In the 17th century Kuskovo became the property of Boris Petrovich Sheremetev (1652–1719), a Russian Field Marshal under Czar Peter the Great, who led the Russian Army in the victory over the Swedes at the Battle of Poltava (1707) in the Great Northern War. There was already a wooden church on the site, a house and several ponds.

The palace was constructed by his son Petr Borisovich Sheremetev (1713–1787). Count Sheremetev was one of the richest men in Russia, close to the court and a patron of the arts. He built Kuskovo at approximately the same time that he built a city palace on the banks of the Fontanka River in St. Petersburg. When he decided to build a palace at Kuskovo, he ordered that it be larger and more beautiful than the estates of other nobles, and equal to any residence of the Czars. Since it was less than a day's journey from the center of Moscow, it was not designed to accommodate overnight guests, nor for agriculture or any other practical purpose, but purely as a place for entertainment, ceremony and festivities.

Construction was carried out between the 1730s and the 1790s on a site of over 300 hectares (740 acres). The earliest surviving structure is the Saviour church, on the site of the old wooden church, built in 1737-39 in a Petrine baroque style and decorated with marble statues. The neoclassical bell-tower was added later, in 1792.

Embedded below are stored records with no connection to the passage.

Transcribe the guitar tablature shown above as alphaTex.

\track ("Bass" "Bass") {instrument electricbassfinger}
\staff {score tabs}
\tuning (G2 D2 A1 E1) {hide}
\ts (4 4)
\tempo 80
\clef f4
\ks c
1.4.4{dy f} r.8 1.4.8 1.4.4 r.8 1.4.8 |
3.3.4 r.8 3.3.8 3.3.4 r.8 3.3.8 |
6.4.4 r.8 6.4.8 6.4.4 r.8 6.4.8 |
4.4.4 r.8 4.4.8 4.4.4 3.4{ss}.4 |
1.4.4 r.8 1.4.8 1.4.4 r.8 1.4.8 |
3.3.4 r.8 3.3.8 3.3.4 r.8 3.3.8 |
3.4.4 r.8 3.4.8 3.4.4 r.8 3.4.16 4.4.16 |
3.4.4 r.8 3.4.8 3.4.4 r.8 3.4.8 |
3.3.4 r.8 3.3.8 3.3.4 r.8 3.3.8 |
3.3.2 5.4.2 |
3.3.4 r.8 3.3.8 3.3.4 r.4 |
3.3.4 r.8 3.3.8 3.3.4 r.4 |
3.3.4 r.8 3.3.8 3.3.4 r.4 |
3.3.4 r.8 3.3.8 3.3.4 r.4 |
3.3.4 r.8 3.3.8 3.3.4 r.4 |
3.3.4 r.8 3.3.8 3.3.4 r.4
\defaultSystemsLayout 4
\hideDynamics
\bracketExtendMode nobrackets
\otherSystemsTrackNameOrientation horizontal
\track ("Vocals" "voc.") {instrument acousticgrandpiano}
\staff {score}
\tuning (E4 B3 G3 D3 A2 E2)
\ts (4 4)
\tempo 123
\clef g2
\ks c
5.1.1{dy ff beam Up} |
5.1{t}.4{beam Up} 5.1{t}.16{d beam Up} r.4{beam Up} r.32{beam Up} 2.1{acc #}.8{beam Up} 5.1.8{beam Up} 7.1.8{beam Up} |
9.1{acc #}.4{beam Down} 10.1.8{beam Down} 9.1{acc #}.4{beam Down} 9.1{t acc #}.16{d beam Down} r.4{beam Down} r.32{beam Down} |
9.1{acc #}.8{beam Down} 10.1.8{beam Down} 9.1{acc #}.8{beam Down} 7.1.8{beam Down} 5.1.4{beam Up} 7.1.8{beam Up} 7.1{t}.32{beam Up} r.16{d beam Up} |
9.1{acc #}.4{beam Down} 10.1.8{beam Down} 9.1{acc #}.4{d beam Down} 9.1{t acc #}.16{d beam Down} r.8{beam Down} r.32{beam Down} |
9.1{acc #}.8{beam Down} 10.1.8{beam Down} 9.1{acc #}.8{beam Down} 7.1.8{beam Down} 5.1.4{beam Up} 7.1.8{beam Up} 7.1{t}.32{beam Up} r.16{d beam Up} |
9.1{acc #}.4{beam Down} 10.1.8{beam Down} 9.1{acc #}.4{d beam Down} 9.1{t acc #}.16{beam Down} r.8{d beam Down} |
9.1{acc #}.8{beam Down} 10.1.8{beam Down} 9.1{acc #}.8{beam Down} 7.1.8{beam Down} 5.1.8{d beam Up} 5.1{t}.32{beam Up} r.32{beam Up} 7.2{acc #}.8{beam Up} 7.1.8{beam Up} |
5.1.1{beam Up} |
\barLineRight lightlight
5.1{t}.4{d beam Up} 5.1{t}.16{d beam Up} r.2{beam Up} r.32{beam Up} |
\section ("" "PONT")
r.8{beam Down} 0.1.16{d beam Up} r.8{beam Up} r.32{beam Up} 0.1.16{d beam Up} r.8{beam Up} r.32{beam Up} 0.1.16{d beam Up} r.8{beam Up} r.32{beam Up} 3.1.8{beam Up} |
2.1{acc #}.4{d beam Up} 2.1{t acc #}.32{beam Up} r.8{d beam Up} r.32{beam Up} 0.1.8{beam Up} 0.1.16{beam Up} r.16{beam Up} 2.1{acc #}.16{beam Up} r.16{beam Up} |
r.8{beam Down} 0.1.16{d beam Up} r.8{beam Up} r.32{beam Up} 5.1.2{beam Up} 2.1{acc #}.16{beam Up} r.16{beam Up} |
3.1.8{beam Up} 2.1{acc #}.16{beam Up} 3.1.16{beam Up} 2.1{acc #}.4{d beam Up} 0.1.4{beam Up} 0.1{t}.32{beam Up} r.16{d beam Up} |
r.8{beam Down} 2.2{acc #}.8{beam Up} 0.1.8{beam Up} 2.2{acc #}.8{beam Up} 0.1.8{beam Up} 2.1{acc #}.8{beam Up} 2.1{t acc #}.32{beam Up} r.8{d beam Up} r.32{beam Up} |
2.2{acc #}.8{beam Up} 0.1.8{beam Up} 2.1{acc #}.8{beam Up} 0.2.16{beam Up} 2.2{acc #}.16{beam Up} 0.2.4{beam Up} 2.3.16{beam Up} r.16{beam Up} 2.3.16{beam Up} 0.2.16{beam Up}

The Dutch House was constructed between 1749 and 1751 by architect Y.I. Kologrivov, who then enlarged the pond into a lake and laid out the park and canals. After the death of Kologrivov in 1754, the construction of the palace was begun by the young architect Fiodor I. Argunov, who had designed the grotto and the belvedere by the canal in the eastern part of the park. When Fiodor Argunov became occupied with the construction of the Sheremetev house on the Fontanka in St. Petersburg, the task of designing the palace was given to the famous Moscow architect Karl Blank. The construction of the house occupied the 1760s. The neoclassical facade, attributed to the French architect Charles de Wailly, was added in 1774 after the son of the owner returned from Paris 1773.